Begin at the line of the material below that contains "3 -** [Consultar" and stop after the line that contains "Frontend Programming challenges". Put each of those lines into a JSON list of strings, one string per line, skipping blank lines and leaving out the pictures.

**Task material**
_____

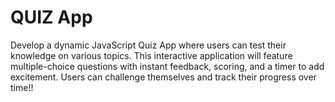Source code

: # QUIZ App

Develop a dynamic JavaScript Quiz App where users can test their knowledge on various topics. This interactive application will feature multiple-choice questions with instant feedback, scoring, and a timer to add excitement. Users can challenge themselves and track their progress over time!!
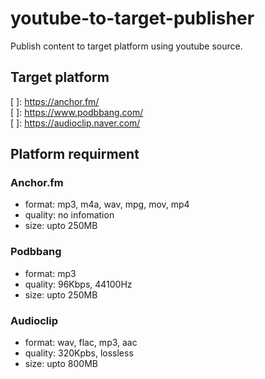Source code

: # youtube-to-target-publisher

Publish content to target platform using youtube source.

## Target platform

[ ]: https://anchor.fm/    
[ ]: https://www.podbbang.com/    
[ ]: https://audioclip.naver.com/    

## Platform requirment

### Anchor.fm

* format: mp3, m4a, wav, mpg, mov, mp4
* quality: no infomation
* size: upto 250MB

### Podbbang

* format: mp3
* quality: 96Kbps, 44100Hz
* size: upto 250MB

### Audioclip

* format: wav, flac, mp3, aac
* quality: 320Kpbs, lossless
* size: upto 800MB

_____

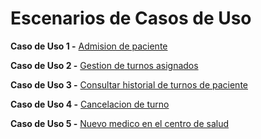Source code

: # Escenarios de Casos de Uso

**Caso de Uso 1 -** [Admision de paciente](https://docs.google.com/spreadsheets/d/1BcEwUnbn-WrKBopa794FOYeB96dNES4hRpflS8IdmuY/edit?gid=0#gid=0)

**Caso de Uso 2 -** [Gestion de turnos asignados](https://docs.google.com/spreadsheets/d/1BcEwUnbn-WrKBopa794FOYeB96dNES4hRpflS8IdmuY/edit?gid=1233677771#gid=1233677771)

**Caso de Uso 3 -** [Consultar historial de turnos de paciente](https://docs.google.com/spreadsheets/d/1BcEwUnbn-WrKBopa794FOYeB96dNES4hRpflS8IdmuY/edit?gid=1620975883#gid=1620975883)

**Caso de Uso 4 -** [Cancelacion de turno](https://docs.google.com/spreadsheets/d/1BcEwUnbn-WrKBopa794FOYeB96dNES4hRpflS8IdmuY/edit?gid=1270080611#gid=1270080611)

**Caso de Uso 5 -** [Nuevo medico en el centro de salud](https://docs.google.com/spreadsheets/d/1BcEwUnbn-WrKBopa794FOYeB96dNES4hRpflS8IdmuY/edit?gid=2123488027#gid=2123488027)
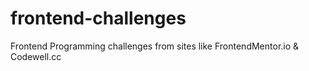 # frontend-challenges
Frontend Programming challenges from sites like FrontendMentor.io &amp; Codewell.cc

_____

**Result of the task**
[
  "**Caso de Uso 3 -** [Consultar historial de turnos de paciente](https://docs.google.com/spreadsheets/d/1BcEwUnbn-WrKBopa794FOYeB96dNES4hRpflS8IdmuY/edit?gid=1620975883#gid=1620975883)",
  "**Caso de Uso 4 -** [Cancelacion de turno](https://docs.google.com/spreadsheets/d/1BcEwUnbn-WrKBopa794FOYeB96dNES4hRpflS8IdmuY/edit?gid=1270080611#gid=1270080611)",
  "**Caso de Uso 5 -** [Nuevo medico en el centro de salud](https://docs.google.com/spreadsheets/d/1BcEwUnbn-WrKBopa794FOYeB96dNES4hRpflS8IdmuY/edit?gid=2123488027#gid=2123488027)",
  " # frontend-challenges",
  "Frontend Programming challenges from sites like FrontendMentor.io &amp; Codewell.cc"
]